MySQL Bugs: #50367: REPLACE has quadradic computational complexity on windows server (but not linux)

Bug #50367	REPLACE has quadradic computational complexity on windows server (but not linux)
Submitted:	15 Jan 2010 14:12	Modified:	18 Mar 2010 10:15
Reporter:	Morten Kloster	Email Updates:
Status:	Verified	Impact on me:	None
Category:	MySQL Server: General	Severity:	S5 (Performance)
Version:	5.1.42, 5.1 bzr	OS:	Any (MS Windows 32 bits, Mac)
Assigned to:		CPU Architecture:	Any
Tags:	performance, REPLACE, windows

Description:
I have found a few different variations of this performance issue.

Case 1:

Table NOW and table HISTORY have identical columns, except that column ownID is primary index in HISTORY and not indexed in NOW, while column itemID is a unique index in NOW but not indexed in HISTORY. Both indices are BTREEs. There are no other indices.

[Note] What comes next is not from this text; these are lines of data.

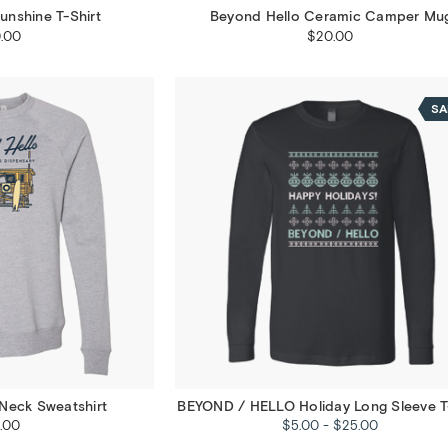
unshine T-Shirt
Beyond Hello Ceramic Camper Mu
.00
$20.00
SA
Neck Sweatshirt
BEYOND / HELLO Holiday Long Sleeve T
.00
$5.00 - $25.00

Table NOW is initially empty, while table HISTORY contains >100,000 rows with successive ownID values, but only 3 different itemID values.

The time required for query (from command line)
> replace into NOW select * from HISTORY where (ownID<####) order by ownID;
increases as the square of the number ####. For instance, 500 rows take 0.48 secs, 1000 take 1.86 secs and 2000 take 7.27 secs.

If, however, NOW is not initially empty, but contains one row for each unique value of itemID (i.e., 3 rows), then the same queries take only a fraction of the time, with linear dependence on ####: 500 rows take 0.03 secs, 1000 take 0.06 secs and 2000 take 0.13 secs.

This performance issue is not seen on a 64-bit Mysql 5.1.40 server running on Linux: in both situations the query is fast with a linear dependence on ####.

Case 2:

As case 1, but ownID is primary index also in NOW.

In this case, the time required for the query increases as the square of #### regardless of whether NOW is initially empty or not. Furthermore, if I split up the query into many smaller queries ('where (ownID<#### and ownID>@@@@)'), where ####-@@@@ is constant, then the time required for each successive query increases about linearly at first, up to a limit, if done immediately following one another. If the smaller queries are spaced out in time, however, then each takes the same amount of time.

Again, this performance issue is not seen on the Linux server.

How to repeat:
See description. The details of the tables don't seem to matter, apart from what's specified in the description.

Suggested fix:
Sorry, don't have a clue what's going on...

mysqldump of relevant tables - reduced version

Attachment: dump (text/plain), 84.03 KiB.

Thank you for the report.

Case #2 verified as described. Case #1 doesn't show dramatic performance decrease in my case.